Live At KSC: Atlantis En Route To Space Station

Space shuttle Atlantis blasted off under sunny skies from Kennedy Space Center today with a crew of six headed to the International Space Station.

"We're really excited to take this incredible vehicle for a ride and meet up with another incredible vehicle," Mission Commander Charlie "Scorch" Hobaugh said after being told his ship was "go" to launch.

With Atlantis' on-time liftoff at 2:28 p.m., only five more shuttle launches remain on the schedule before the fleet's retirement after more than two decades of service.

The crew's 11-day mission is to deliver more than 27,000-pounds of spare parts and other materials to the orbiting outpost, the kind of large materials that only can be ferried up by a shuttle. The goal is to stock the station well enough to keep it operating long past the shuttle's retirement.
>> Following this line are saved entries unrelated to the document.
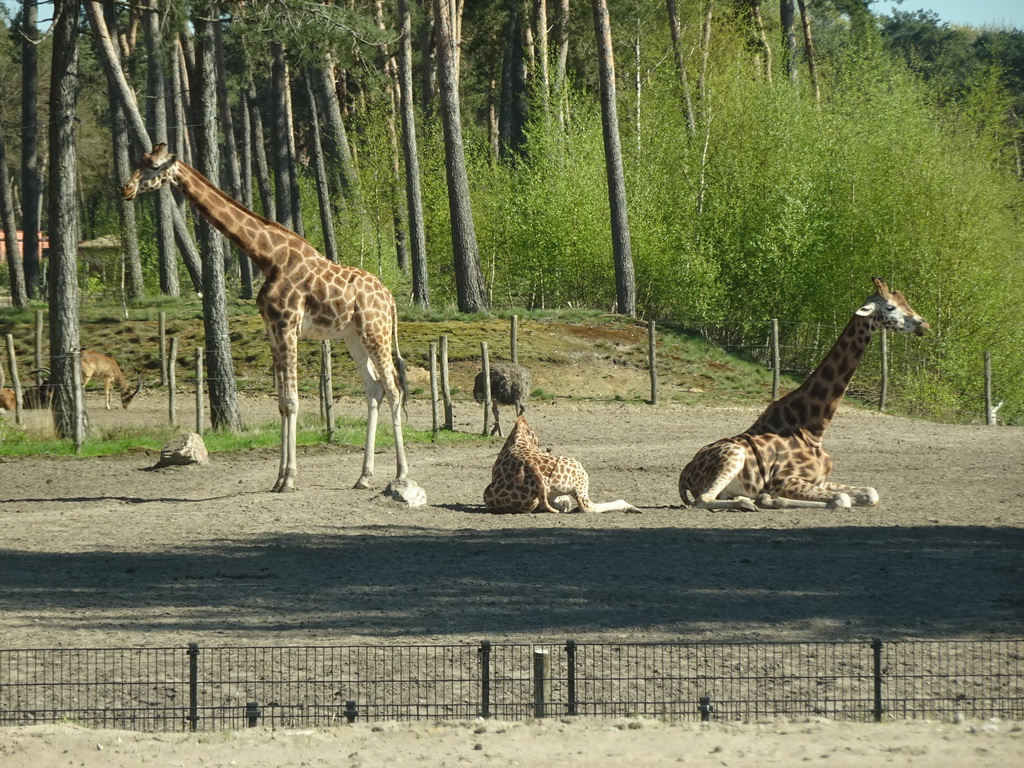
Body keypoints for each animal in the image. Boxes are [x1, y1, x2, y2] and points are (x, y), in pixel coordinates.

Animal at [120, 145, 423, 505]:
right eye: (140, 161)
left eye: (153, 166)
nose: (125, 190)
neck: (266, 257)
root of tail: (390, 299)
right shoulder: (272, 328)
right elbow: (281, 402)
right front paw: (278, 479)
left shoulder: (287, 324)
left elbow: (291, 401)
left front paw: (289, 479)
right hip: (353, 337)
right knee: (374, 389)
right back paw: (363, 477)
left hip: (375, 332)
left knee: (393, 388)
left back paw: (401, 474)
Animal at [679, 276, 929, 512]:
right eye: (890, 307)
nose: (924, 325)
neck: (814, 429)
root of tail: (685, 471)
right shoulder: (784, 480)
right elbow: (842, 499)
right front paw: (768, 499)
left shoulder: (820, 481)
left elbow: (871, 493)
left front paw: (769, 499)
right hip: (734, 455)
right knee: (703, 499)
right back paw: (748, 503)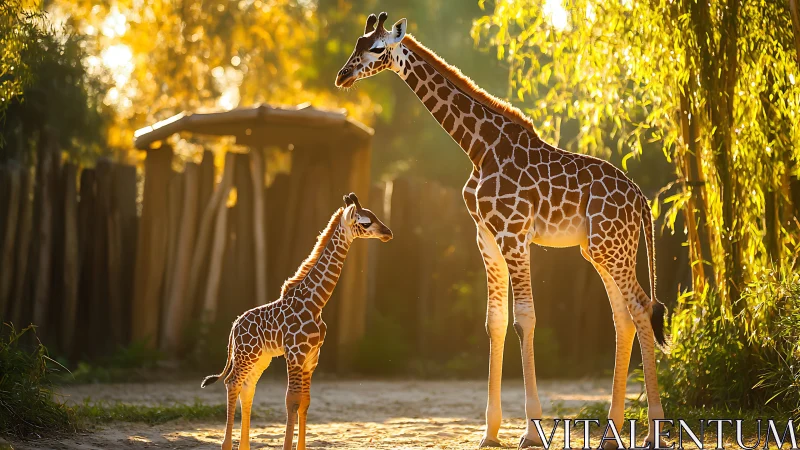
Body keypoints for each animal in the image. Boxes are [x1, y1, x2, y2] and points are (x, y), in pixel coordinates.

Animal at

Other members of the mission include pilot Barry Wilmore and mission specialists Randy Bresnik, Mike Foreman, Leland Melvin and Bobby Satcher. Hobaugh has jokingly described the crew as four pilots and two "very smart people" - Melvin is an engineer and Satcher an orthopedic surgeon.

The crew will carry out three spacewalks, expected to total nearly 20 hours. In addition to attaching the waffle-patterned platforms that will hold the spare parts, the spacewalkers will also install experiment samples tol test materials that NASA hopes to use in the Orion spacecraft, which is being designed as the next capsule to carry American astronauts into space.
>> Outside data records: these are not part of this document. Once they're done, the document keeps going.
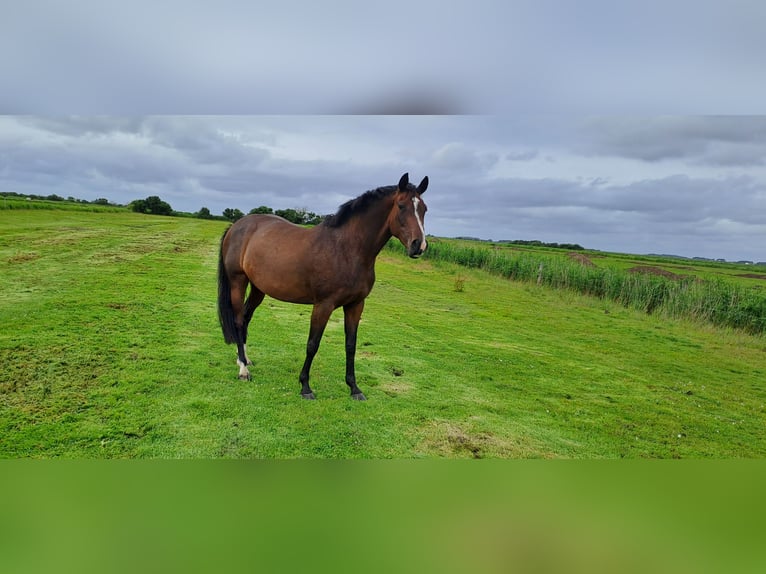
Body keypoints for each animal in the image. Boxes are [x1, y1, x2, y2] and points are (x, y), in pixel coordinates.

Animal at [219, 173, 428, 402]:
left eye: (424, 209)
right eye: (401, 206)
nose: (419, 246)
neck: (347, 249)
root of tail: (237, 226)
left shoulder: (356, 305)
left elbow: (351, 345)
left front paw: (354, 388)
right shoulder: (323, 305)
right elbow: (313, 344)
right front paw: (305, 387)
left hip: (259, 288)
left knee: (246, 318)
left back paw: (244, 360)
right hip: (238, 282)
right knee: (239, 321)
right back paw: (243, 371)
The space shuttle fleet is currently scheduled to retire next fall, but the tight launch schedule may cause the last flights to slip into 2011. The successor Constellation program includes Ares rockets, the Orion spacecraft and a lunar lander.
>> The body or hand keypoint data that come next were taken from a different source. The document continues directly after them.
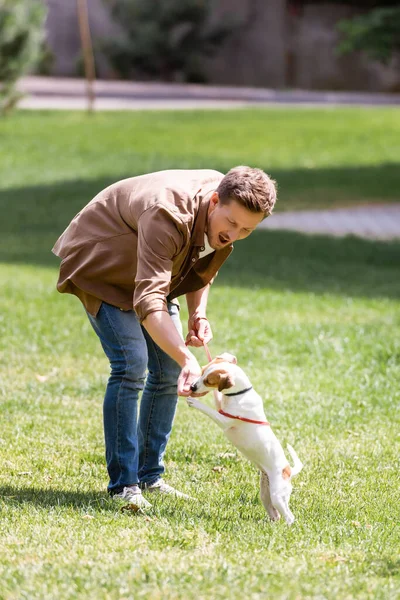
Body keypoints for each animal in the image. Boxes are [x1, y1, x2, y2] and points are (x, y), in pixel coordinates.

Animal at [188, 352, 304, 524]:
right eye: (201, 371)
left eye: (208, 380)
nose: (192, 387)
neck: (240, 394)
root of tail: (287, 470)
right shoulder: (221, 407)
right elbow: (217, 398)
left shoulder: (224, 420)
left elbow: (208, 410)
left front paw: (194, 402)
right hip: (266, 494)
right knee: (275, 513)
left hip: (278, 495)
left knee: (290, 517)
Today's launch means that the Atlantis crew is on schedule to spend Thanksgiving in orbit - the second time in as many years that shuttle astronauts have spent the U.S. holiday orbiting far above Earth.

Atlantis is scheduled to land at KSC at 9:43 a.m. on Nov. 27.

ABOUT THE IMAGE: Click to enlarge the NASA image of Space Atlantis cuting its way through the blue skies over Launch Pad 39A at NASA's Kennedy Space Center in Florida. Liftoff on its STS-129 mission came at 2:28 p.m. Aboard are crew members Commander Charles O. Hobaugh; Pilot Barry E. Wilmore; and Mission Specialists Leland Melvin, Randy Bresnik, Mike Foreman and Robert L. Satcher Jr. On STS-129, the crew will deliver two Express Logistics Carriers to the International Space Station, the largest of the shuttle's cargo carriers, containing 15 spare pieces of equipment including two gyroscopes, two nitrogen tank assemblies, two pump modules, an ammonia tank assembly and a spare latching end effector for the station's robotic arm. Atlantis will return to Earth a station crew member, Nicole Stott, who has spent more than two months aboard the orbiting laboratory. STS-129 is slated to be the final space shuttle Expedition crew rotation flight. For information on the STS-129 mission and crew, visit Photo credit: NASA/Jim Grossmann

1 comment:

stevepem said...

Todd - Question about the audio sources during launch. I always assumed it is coming from microphones placed at the launch pad, since the video and audio are perfectly synchronized when the main engines ignite. However I now wonder if they also have microphones on the shuttle. I know that seems far-fetched however watch a replay of the launch and when the shuttle goes through that first cloud layer there is a momentary and very noticeable change in audio pitch that coincides exactly with the shuttle passing through the cloud layer. I have the launch on my TIVO and have replayed it over and over and the change in pitch coincides EXACTLY with the shuttle going through the clouds, which can only be explained by there being microphones on the shuttle. Maybe it's not so far-fetched, I remember a few years ago when they first showed the video from the recovered SRB's, the video contained audio which included the eerie sounds of the SRB's twisting in the high-altitude wind.